Dall’altra parte questi gruppi negli ultimi due o tre anni nella provincia di Idlib hanno mostrato una tolleranza riguardo ai cristiani e hanno cominciato a restituire i beni confiscati in precedenza alla comunità. Quindi possiamo dire che vi sia stata una svolta, anche nel loro modo di approcciarsi ai cristiani. Poi, da quando sono entrati ad Aleppo e hanno cominciato ad avanzare verso il sud, essi stanno mandando di continuo messaggi molto forti di tolleranza rispetto a tutte le minoranze, tra cui anche i cristiani.

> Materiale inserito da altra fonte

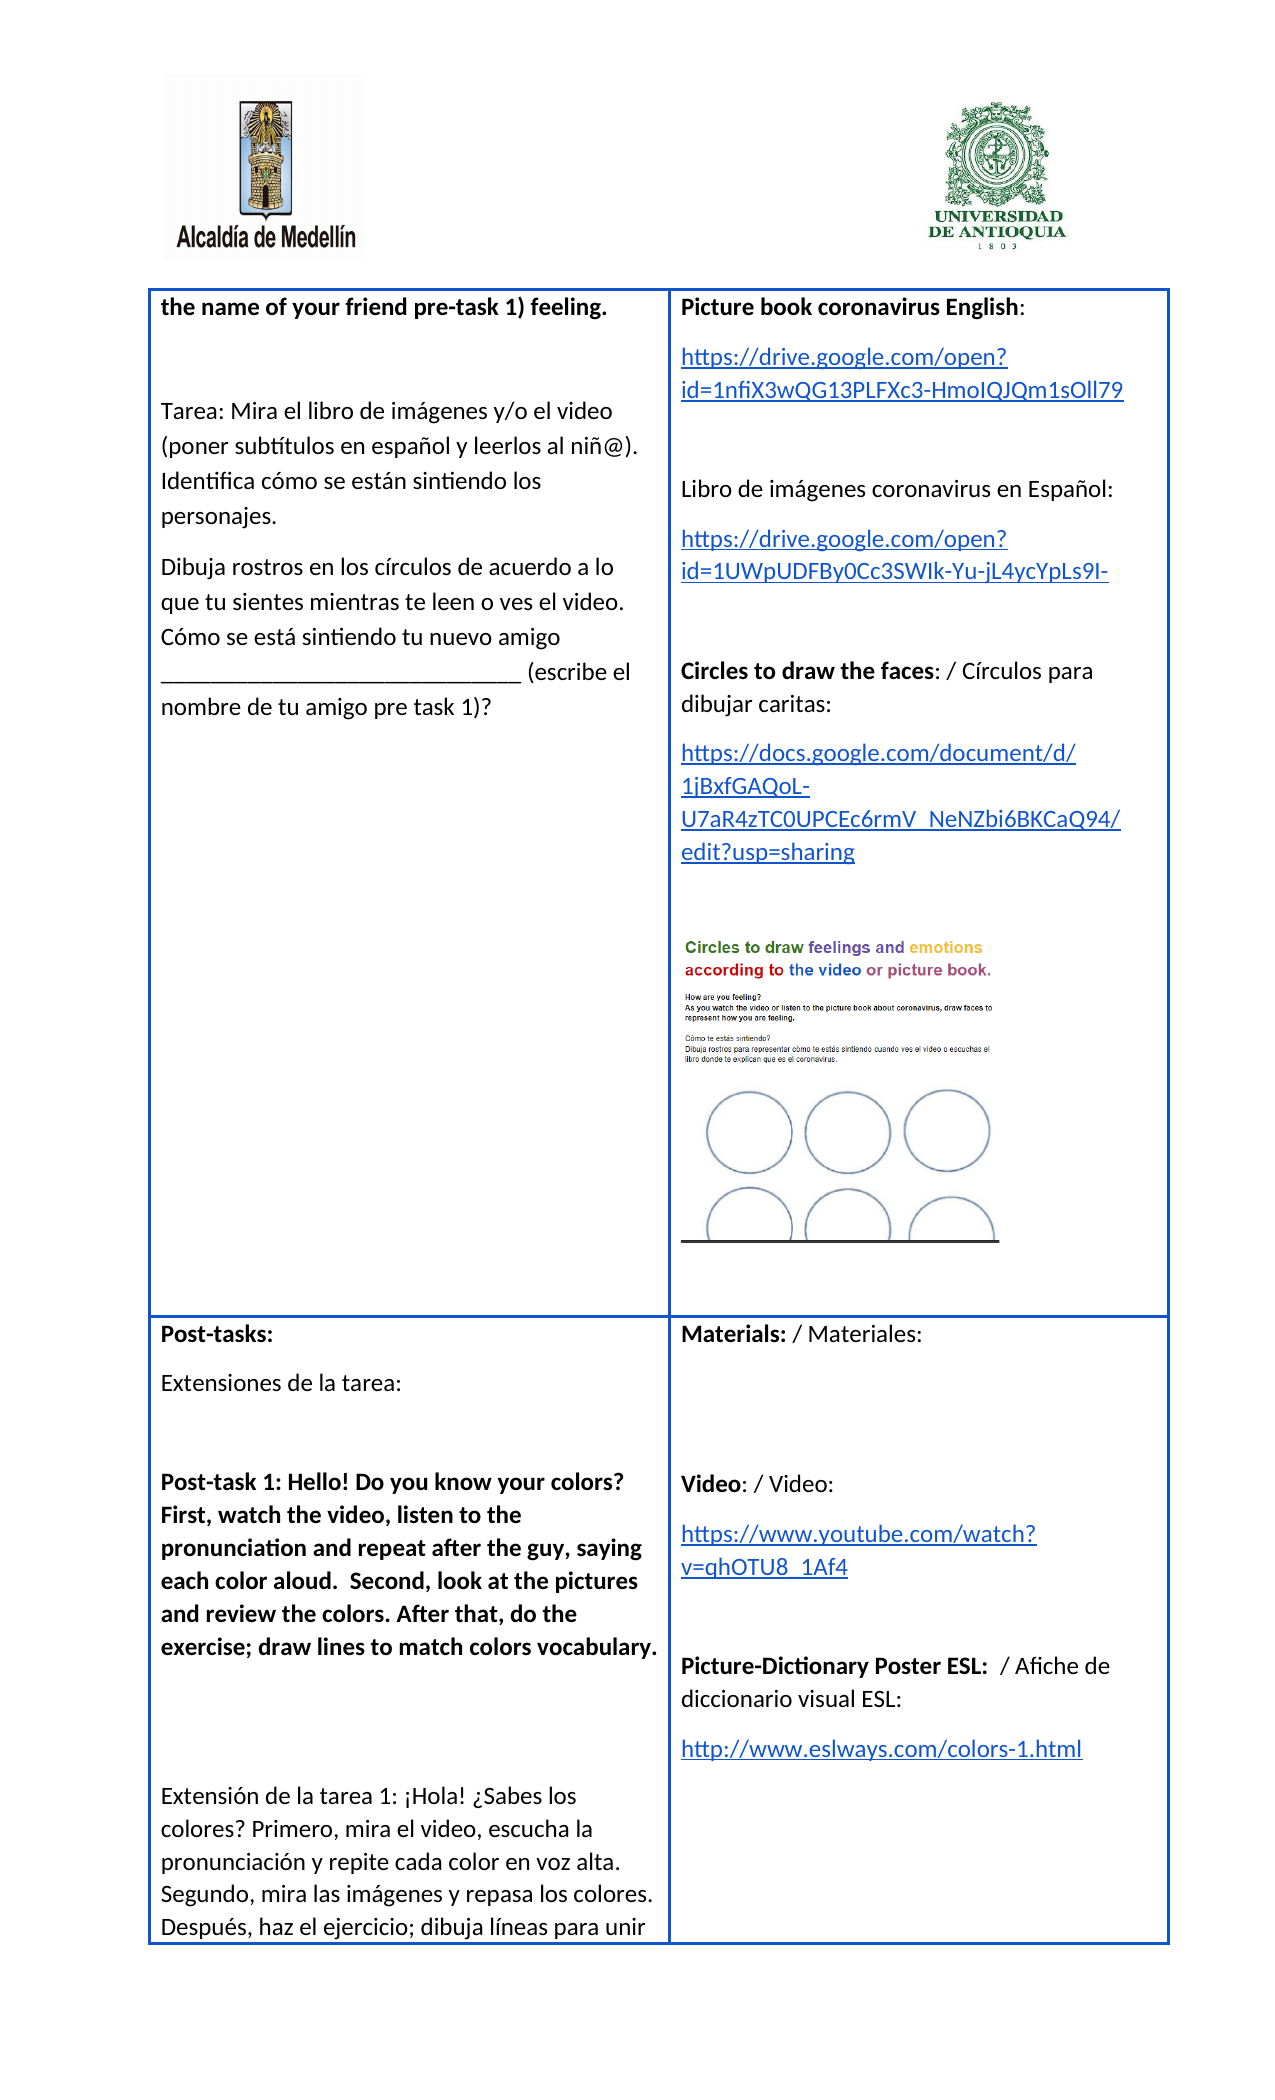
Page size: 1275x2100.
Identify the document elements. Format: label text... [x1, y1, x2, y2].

picture [918, 94, 1080, 261]
table_cell Post-tasks: Extensiones de la tarea: Post-task 1: Hello! Do you know your colors? First, watch the video, listen to the pronunciation and repeat after the guy, saying each color aloud. Second, look at the pictures and review the colors. After that, do the exercise; draw lines to match colors vocabulary. Extensión de la tarea 1: ¡Hola! ¿Sabes los colores? Primero, mira el video, escucha la pronunciación y repite cada color en voz alta. Segundo, mira las imágenes y repasa los colores. Después, haz el ejercicio; dibuja líneas para unir los colores con sus palabras. Post-task 2: What do you do when you are happy? When I’m happy, I laugh! Review vocabulary. Match the feelings to the actions. Extensión de la tarea 2: ¿Qué haces cuando te sientes feliz? ¡Cuando yo me siento feliz, yo me río! Repasa el vocabulario. Une con una línea los sentimientos a las acciones. Post-task 3: We can associate our feelings and emotions to colors. First, watch this video. Then, check the chart. Hmm, how do you feel today? Use your colors and draw the way you feel today and the color of that emotion. Extensión de la tarea 3: Podemos asociar nuestros sentimientos y emociones a los colores. Primero, mira este video. Luego, mira esta gráfica. Ummm, ¿cómo te sientes hoy? Utiliza tus colores y dibuja cómo te sientes hoy y el color de esa emoción. Post-task 4: Emotion wheel: Draw yourself feeling each emotion from the wheel. Draw objects that you relate to those feelings. Use the wheel to tell your parents or caretakers how you are feeling everyday. Ask your parents or caretakers how they are feeling through the day. This wheel is a tool to talk about feelings and emotions with your family everyday and express situations that make you feel in a certain way. Extensión de la tarea 4: La rueda de las emociones: Dibujate sintiendo las emociones que propone la rueda. Dibuja objetos que tu relaciones con esos sentimientos. Usa la rueda para decirle a tus padres o cuidadores como te estas sintiendo todos los días. Pregúntale a tus padres o cuidadores como se están sintiendo durante el día. Esta rueda es una herramienta para hablar sobre los sentimientos y emociones con tu familia todos los días y expresar situaciones que te hacen sentir de cierta manera. [151, 1318, 668, 1942]
picture [163, 73, 365, 261]
table_cell Task: Look at the picture book and/or video. Identify how the characters are feeling? Draw faces to the circles for how you feel when you listen to the video and/or story. Draw faces about how is your friend ____________ (write the name of your friend pre-task 1) feeling. Tarea: Mira el libro de imágenes y/o el video (poner subtítulos en español y leerlos al niñ@). Identifica cómo se están sintiendo los personajes. Dibuja rostros en los círculos de acuerdo a lo que tu sientes mientras te leen o ves el video. Cómo se está sintiendo tu nuevo amigo _____________________________ (escribe el nombre de tu amigo pre task 1)? [151, 291, 668, 1315]
table_cell Materials: / Materiales: Video: / Video: https://www.youtube.com/watch?v=qhOTU8_1Af4 Picture-Dictionary Poster ESL: / Afiche de diccionario visual ESL: http://www.eslways.com/colors-1.html Color worksheet: / Hoja de Ejercicios sobre los colores: http://www.eslways.com/colors-2.html Feelings Worksheet / Hoja de Ejercicios sobre los sentimientos: https://drive.google.com/open?id=1W5cm79e4y7LitDRRLjzrVUZ3n_RO4b56 Video “Inside Out: Guessing the feelings:” / Video “Inside Out: Guessing the feelings”: https://www.youtube.com/watch?v=dOkyKyVFnSs Colorful Emotions Chart and Exercise: / Gráfica y Ejercicio de Emociones en Colores: https://drive.google.com/open?id=1IYoH75rm_DIGQt06fOJZU7T_94y7erCK Emotion wheel: https://drive.google.com/open?id=1Llb98HEYceHnzKJkMjtfbsWPhdU9K2xE [671, 1318, 1167, 1942]
picture [680, 937, 1000, 1243]
table_cell Materials: / Materiales: Video coronavirus: / Video: https://www.youtube.com/watch?v=MVvVTDhGqaA&t=48s Picture book coronavirus English: https://drive.google.com/open?id=1nfiX3wQG13PLFXc3-HmoIQJQm1sOll79 Libro de imágenes coronavirus en Español: https://drive.google.com/open?id=1UWpUDFBy0Cc3SWIk-Yu-jL4ycYpLs9I- Circles to draw the faces: / Círculos para dibujar caritas: https://docs.google.com/document/d/1jBxfGAQoL-U7aR4zTC0UPCEc6rmV_NeNZbi6BKCaQ94/edit?usp=sharing [671, 291, 1167, 1315]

Quindi tutto questo approccio è stato in parte rassicurante. E anche il fatto che il capo militare di Hay’at Tahrir al-Sham (Hts) non abbia voluto lui guidare il Paese, ma abbia lasciato il primo ministro precedente e il governo precedente continuare il loro lavoro, questo significa che vi è una seria volontà di non stravolgere il Paese. E di non indirizzarlo verso una mentalità estremista. Lui stesso, questo capo, ha dichiarato che il loro movimento è solo una parte di un progetto più grande, quindi non sono un fine per se stessi ma uno strumento di cambiamento.
Ecco, noi speriamo che quanto successo sblocchi la situazione politica in Siria, e ormai tutta la comunità internazionale faccia la sua parte per stabilizzare il Paese, aiutare i siriani al dialogo e trovare e creare una nuova Costituzione che rispetti tutti i siriani. Questa è la nostra speranza, che andrà ovviamente valutata alla prova dei fatti.